Il jeans resiste allo strofinio dei vagoni ferroviari, alle mani unte nere dei macchinisti e dei portuali, all'orrido raccapriccio dei troppi, troppi sempre troppi sanguinolenti commerci di carni di fegati di interiora e coscia-denti-lingua, alla zozzimma da cui anima e trenta tele non saranno mai dette salve.
Dal perso tetro di Battistello bianco scoppia il riverbero nello svelto pennello di Luca Giordano, per raccontare il Fato e il suo potere, per ricordare che vivere è poco più che esser capre con corna eleganti vocate a decomporsi nel villaggio dei morti e nel pensiero dei vivi… Allora godi l'eccesso di membra della tua e delle altrui spose, che la prosperità dei loro seni e il vasto abbraccio dei loro fianchi ondeggino sulla fonda cadenza della tammorra <tracche-tracche-TUM!> irrigidiscano i falli e accendano la gioia del baccanale tutto! Piangere, ridere, cantare, ingegnare sigarette che non bastano mai: INGEGNARE NUOVO AMORE e nuovo oblio su vecchia mondanissima guerra quotidiana.
Questa pittura ambulante gravita nella mestieranza antica e ricompone il desunto pixel e pianoforte e' notte… Ma che è stato…? Quante pagliette di quella bella epoque per la sofferta barba di Vincenzo Gemito, per quel suono di frangersi l'onda dei suoi ridenti lazzari…
TUM! Rimbalzo arancio SuperSantos oltre il cancello chiuso sui misteri alchemici del Sansevero… Pure lui alfine nell'arca di un marmo che resta algido anche al più furioso svolazzo rococò.
Caldo freddo artecontemporanea, global local artecontemporanea, voglio-a-te-ma-tu-non-stai-con-me e i-figli-so'-piezz'e-core-artecontemporanea, americana innovativa spiazzante e in piazza!

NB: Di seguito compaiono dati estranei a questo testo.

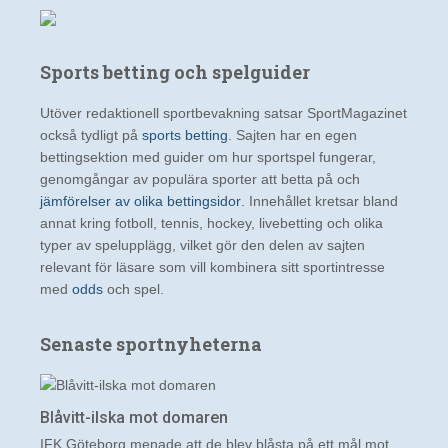
Sports betting och spelguider
Utöver redaktionell sportbevakning satsar SportMagazinet
också tydligt på
sports betting
. Sajten har en egen
bettingsektion med guider om hur sportspel fungerar,
genomgångar av populära sporter att betta på och
jämförelser av olika bettingsidor
. Innehållet kretsar bland
annat kring fotboll, tennis, hockey, livebetting och olika
typer av spelupplägg, vilket gör den delen av sajten
relevant för läsare som vill kombinera sitt sportintresse
med
odds
och spel.
Senaste sportnyheterna
Blåvitt-ilska mot domaren
IFK Göteborg menade att de blev blåsta på ett mål mot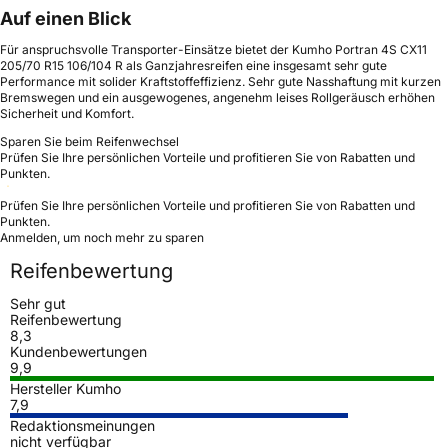
Auf einen Blick
Für anspruchsvolle Transporter-Einsätze bietet der Kumho Portran 4S CX11
205/70 R15 106/104 R als Ganzjahresreifen eine insgesamt sehr gute
Performance mit solider Kraftstoffeffizienz. Sehr gute Nasshaftung mit kurzen
Bremswegen und ein ausgewogenes, angenehm leises Rollgeräusch erhöhen
Sicherheit und Komfort.
Sparen Sie beim Reifenwechsel
Prüfen Sie Ihre persönlichen Vorteile und profitieren Sie von Rabatten und
Punkten.
Prüfen Sie Ihre persönlichen Vorteile und profitieren Sie von Rabatten und
Punkten.
Anmelden, um noch mehr zu sparen
Reifenbewertung
Sehr gut
Reifenbewertung
8,3
Kundenbewertungen
9,9
Hersteller Kumho
7,9
Redaktionsmeinungen
nicht verfügbar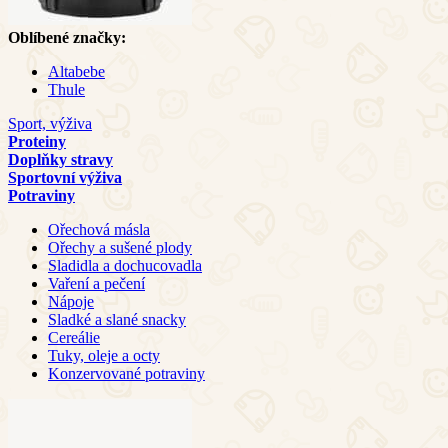
Oblíbené značky:
Altabebe
Thule
Sport, výživa
Proteiny
Doplňky stravy
Sportovní výživa
Potraviny
Ořechová másla
Ořechy a sušené plody
Sladidla a dochucovadla
Vaření a pečení
Nápoje
Sladké a slané snacky
Cereálie
Tuky, oleje a octy
Konzervované potraviny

Cardinale Signoria Vostra Eccellenza VIP pi-erre ufficio stampa Design offri un soldo e parcheggia MEGLIO la tua artecontemporanea… E poi spegni questo computer-playstation-photoshop, stuta sta televisione… Non vedi questo mare com'è straniero? Vedi? Questo mare non ci conosce più. Solo che non c'è niente e l'occhio riposa quella stanchezza, quella stanchezza moscia di secoli remoti assai…
Taci pittore italiano nel nome dubbio artecontemporanea: fossile della communication non ti è dato più parlare; quanto CUORE ha fatturato il tuo delirio?